#### TASK TO CARRY OUT:
Please extract every line of the data below that contains the word "اتفاقية". Letter case must match.

#### RECORDS:
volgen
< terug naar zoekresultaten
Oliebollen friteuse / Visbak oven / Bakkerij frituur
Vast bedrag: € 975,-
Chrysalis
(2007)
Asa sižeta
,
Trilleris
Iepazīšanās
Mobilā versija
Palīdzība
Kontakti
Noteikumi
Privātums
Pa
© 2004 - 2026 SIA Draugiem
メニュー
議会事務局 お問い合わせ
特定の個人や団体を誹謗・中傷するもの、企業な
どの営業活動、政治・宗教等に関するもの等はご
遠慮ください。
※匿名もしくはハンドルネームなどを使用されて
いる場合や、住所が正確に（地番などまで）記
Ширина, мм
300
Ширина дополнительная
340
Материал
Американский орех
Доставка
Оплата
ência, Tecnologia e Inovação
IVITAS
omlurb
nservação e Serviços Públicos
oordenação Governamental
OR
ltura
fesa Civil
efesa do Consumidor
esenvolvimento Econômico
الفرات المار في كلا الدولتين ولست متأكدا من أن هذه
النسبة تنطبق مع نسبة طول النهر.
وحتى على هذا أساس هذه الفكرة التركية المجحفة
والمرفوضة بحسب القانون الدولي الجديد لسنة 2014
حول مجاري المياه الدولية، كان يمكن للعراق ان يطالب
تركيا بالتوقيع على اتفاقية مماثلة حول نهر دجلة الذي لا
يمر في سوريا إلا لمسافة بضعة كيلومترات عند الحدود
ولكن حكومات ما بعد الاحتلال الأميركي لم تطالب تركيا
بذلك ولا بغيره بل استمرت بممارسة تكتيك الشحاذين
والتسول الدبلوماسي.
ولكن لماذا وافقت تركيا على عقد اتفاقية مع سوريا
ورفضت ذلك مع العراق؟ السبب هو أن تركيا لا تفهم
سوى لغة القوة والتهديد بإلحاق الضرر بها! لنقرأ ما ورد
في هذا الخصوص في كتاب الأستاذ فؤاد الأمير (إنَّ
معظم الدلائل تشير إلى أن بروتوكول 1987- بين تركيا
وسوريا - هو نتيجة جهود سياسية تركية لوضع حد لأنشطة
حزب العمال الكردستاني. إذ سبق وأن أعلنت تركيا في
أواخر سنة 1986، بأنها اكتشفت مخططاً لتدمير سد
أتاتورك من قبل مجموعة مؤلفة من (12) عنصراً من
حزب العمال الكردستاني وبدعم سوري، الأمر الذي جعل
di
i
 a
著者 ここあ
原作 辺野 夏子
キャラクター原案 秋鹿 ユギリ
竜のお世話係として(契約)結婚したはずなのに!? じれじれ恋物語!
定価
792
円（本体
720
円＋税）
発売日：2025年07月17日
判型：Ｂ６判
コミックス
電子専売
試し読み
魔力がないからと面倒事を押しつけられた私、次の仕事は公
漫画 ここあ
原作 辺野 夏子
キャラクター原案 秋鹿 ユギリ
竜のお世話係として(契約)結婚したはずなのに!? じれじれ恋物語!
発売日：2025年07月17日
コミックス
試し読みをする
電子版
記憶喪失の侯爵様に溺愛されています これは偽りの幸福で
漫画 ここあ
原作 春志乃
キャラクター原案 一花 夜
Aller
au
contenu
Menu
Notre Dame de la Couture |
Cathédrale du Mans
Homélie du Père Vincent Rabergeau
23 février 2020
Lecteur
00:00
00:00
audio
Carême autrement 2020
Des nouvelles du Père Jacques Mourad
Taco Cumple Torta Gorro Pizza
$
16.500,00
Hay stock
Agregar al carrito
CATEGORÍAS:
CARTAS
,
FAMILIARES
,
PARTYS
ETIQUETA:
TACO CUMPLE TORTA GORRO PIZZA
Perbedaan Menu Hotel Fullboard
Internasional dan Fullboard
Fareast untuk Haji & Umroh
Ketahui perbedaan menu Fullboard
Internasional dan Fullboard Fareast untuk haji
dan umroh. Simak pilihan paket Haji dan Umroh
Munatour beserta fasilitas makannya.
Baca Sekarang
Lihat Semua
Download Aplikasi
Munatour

#### RESPONSE AREA:
تركيا بالتوقيع على اتفاقية مماثلة حول نهر دجلة الذي لا
ولكن لماذا وافقت تركيا على عقد اتفاقية مع سوريا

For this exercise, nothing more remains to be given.